# TASKS TO COMPLETE
- A) Answer these questions using the pickup thread:
(i) How much capacitance does the coax add per foot?
(ii) Which wire sizes became the most common for pickups?
(iii) What pickup load does the FET in the proposed cable buffer present?
- B) Please recast the paragraph of the pickup thread beginning "With single coil pickups typically using" as a short bulleted list that keeps its main facts.
- C) Transcribe the passage of the pickup thread between "Another variable is" and "the metal cover.", inclusive.

You could always just add a small value cap across the winding on any pickup you have made to very effectively simulate this.

EDIT: Also in line with Helmholtz considerations... The difference is negligible. Especially when you consider the affect that the rest of the overall guitar circuit will have. Which includes the volume and tone controls and even the instrument cable. The difference in the location of the resonant peak will be MUCH greater switching between a 10' and 20' cord to the amp than the difference shown in your graph between the pickups you've made and the Fender pickup.

This topic reflects on the concept of the “typical electric guitar sound”. This comes from most single coil pickups having the resonant peak point near 3KHz and changing slightly with the length of the coax adding about 30pf of capacitance per foot. Passive pickups needed enough turns to generate enough voltage to drive two amplifier characteristics.
1. amplifier input impedance and loading by on-instrument volume and tone controls.
2. amplifier voltage sensitivity due to preamp design.

In order to generate this voltage, pickups needed to pack enough wire turns close enough to the primary string magnetic field to produce the required output level. This is what made AWG 42 and 43 the most common wire sizes.

With single coil pickups typically using a 250K ohm volume pot you will find that typical pickup resistance is about
40 times lower than the pot value, which I call the “rule of 40” to easily estimate the number of needed turns. Winding style, tight or loose, wire insulation type and thickness will each add another variable to keep in mind when trying to target a particular design, output level and sound.

Another variable is the chosen pickup magnet type and size along with whether you use a metal pickup cover which may alter the sound due to eddy currents being generated in the metal cover.

Joseph J. Rogowski

Yes, the cable capacitance is the dominant capacitance, and so it tends to "buffer" changes in pickup capacitance. That is, a difference you see in a measurement without the cable is less significant when using the cable because the difference is a smaller fractional part of the total.

If the difference is the inductance, well, there is nothing buffering that, and so it would matter more. But Gyros wants to understand the reason, not necessarily duplicate the Fender. I think that requires some measurements.

Regarding PU loading the DCR is rather insignificant.
What matters is the impedance.
A typical single coil PU (2.5H) has a (mostly inductive) impedance of around 50k @ 3kHz, i.e. without resonance.
At resonance the PU impedance can approach 1M.

Yes, the pickup alone has what you stated. However, add a 10 ft coax and you add about 300pf of capacitance in parallel which has a 176,838.8 ohm reactance at 3KHz. This is the load that is in parallel with the volume pot 250K ohm value and additional tone pot loading. This is why some might want to try making an active FET buffer in the jack end of the guitar cable with the power section being at the amp end either using a battery or plug in power supply. This FET has about a 5 to 10 meg ohm pickup load which isolates the pickup from the cable capacitance since the FET output impedance is much lower going into the amp input jack.

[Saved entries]

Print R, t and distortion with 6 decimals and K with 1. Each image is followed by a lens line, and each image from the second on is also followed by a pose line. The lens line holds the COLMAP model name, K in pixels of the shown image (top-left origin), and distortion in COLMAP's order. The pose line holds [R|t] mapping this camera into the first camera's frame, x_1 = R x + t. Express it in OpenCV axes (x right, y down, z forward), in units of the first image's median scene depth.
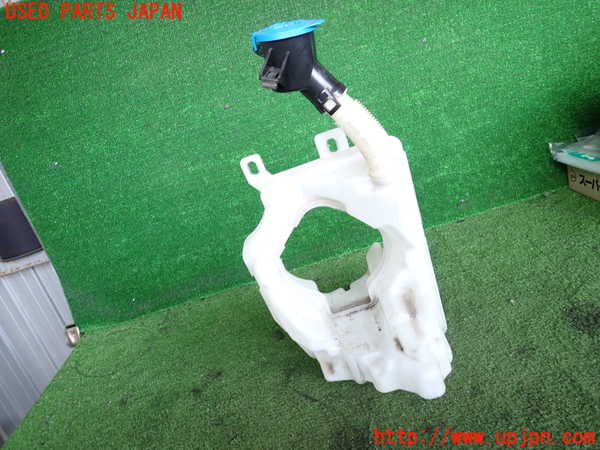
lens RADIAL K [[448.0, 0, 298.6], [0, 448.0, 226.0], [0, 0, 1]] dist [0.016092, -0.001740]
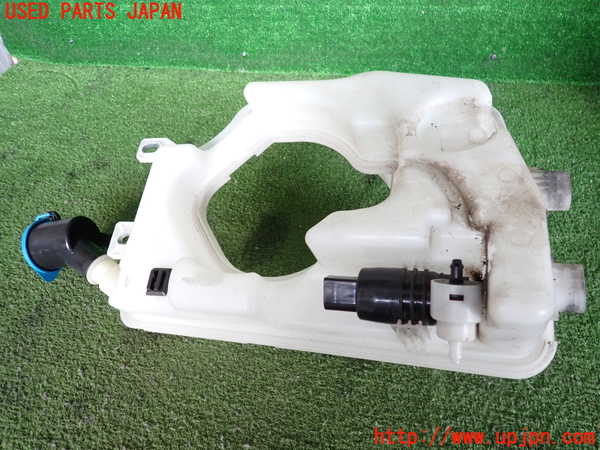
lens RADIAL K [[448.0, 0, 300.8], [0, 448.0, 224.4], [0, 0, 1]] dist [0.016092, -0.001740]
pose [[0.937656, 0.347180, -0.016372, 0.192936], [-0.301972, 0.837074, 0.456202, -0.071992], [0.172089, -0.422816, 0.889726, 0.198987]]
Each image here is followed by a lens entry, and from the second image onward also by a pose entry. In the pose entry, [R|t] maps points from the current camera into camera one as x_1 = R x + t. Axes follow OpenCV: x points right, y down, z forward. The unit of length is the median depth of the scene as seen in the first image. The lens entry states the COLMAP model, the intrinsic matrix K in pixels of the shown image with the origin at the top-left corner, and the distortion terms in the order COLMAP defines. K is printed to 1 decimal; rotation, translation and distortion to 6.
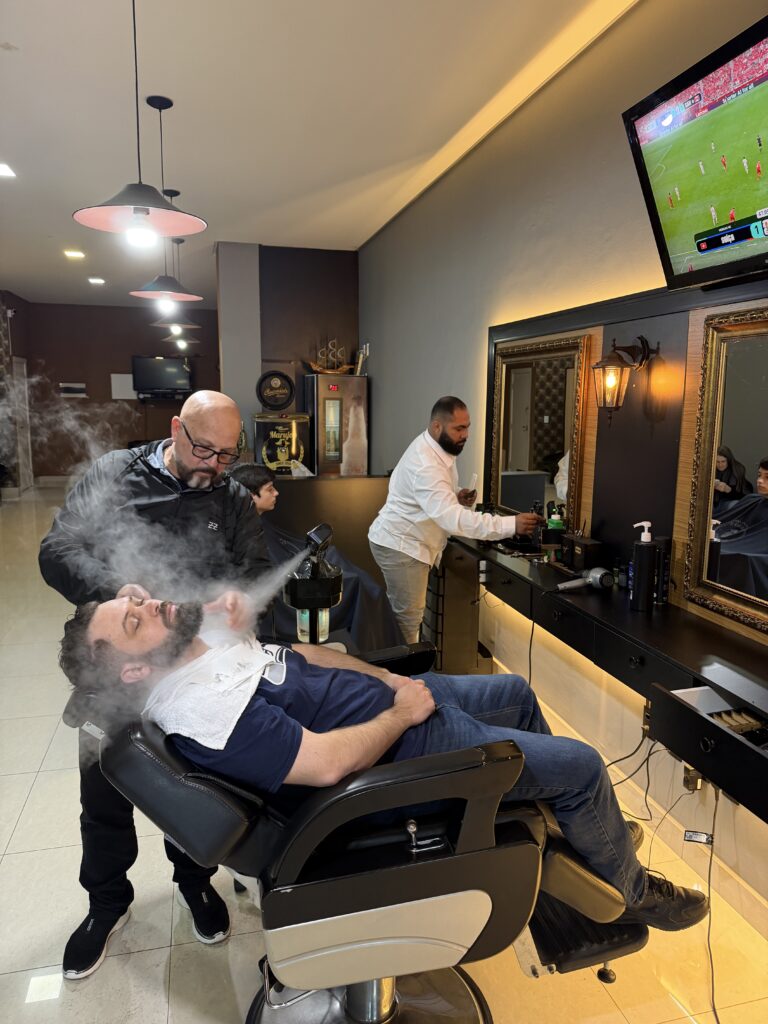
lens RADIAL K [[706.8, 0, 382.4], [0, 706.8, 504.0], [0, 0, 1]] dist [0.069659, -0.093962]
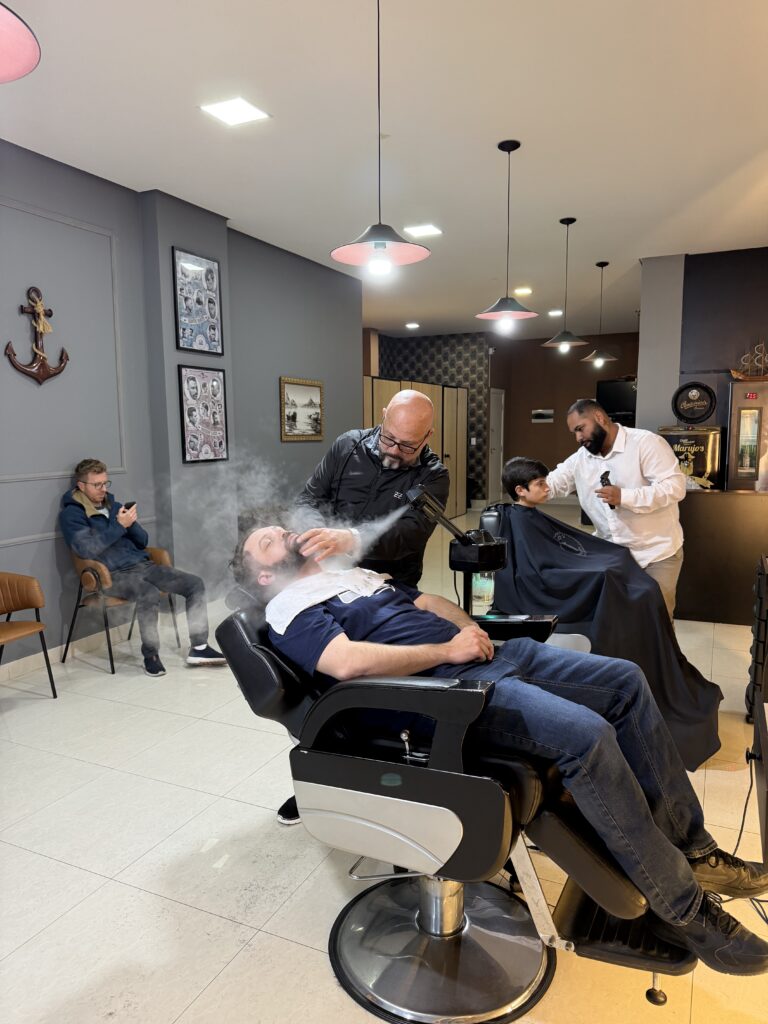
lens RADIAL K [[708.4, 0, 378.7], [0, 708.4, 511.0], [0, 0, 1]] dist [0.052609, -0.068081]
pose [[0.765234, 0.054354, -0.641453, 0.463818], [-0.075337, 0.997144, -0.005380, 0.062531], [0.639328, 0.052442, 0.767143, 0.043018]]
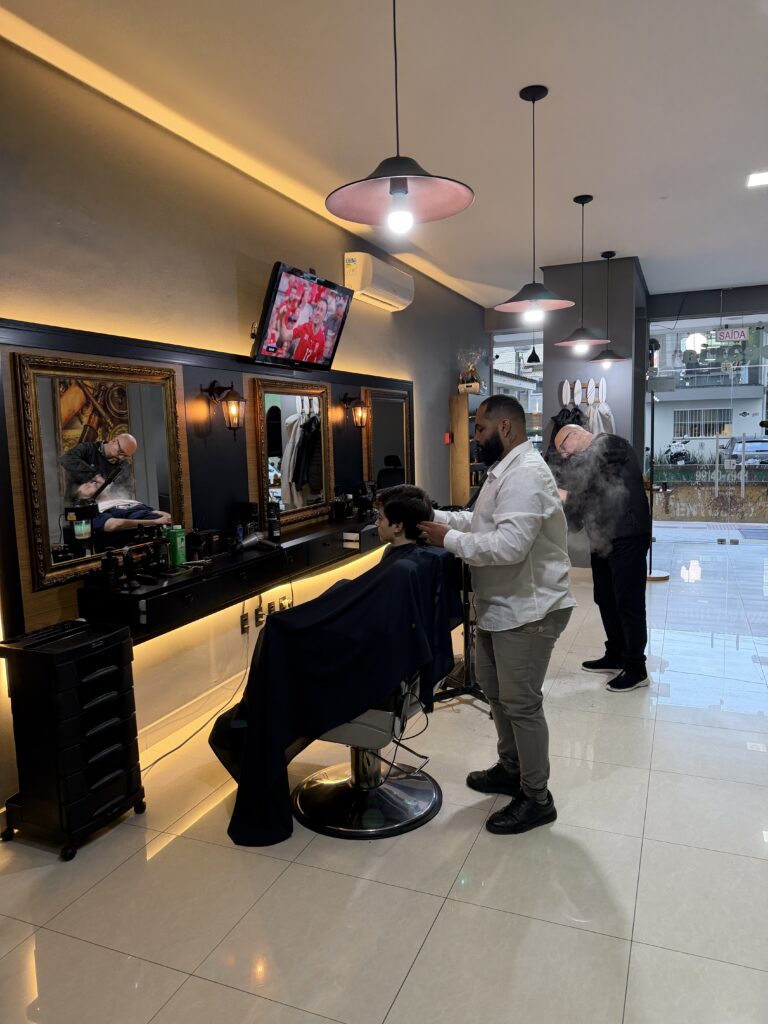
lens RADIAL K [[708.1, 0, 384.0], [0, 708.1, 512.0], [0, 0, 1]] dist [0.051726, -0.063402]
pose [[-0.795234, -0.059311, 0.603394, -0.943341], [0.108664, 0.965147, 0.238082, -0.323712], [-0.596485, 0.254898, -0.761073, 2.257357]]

# ANSWERS TO THE PROBLEMS
- A)
(i) About 30pf per foot.
(ii) AWG 42 and 43.
(iii) About 5 to 10 meg ohm.

- B)
- Single coil pickups typically use a 250K ohm volume pot.
- Typical pickup resistance is about 40 times lower than the pot value. This is the "rule of 40," used to estimate the number of turns needed.
- Winding style (tight or loose), wire insulation type, and insulation thickness each add further variables when targeting a particular design, output level, and sound.

- C)
Another variable is the chosen pickup magnet type and size along with whether you use a metal pickup cover which may alter the sound due to eddy currents being generated in the metal cover.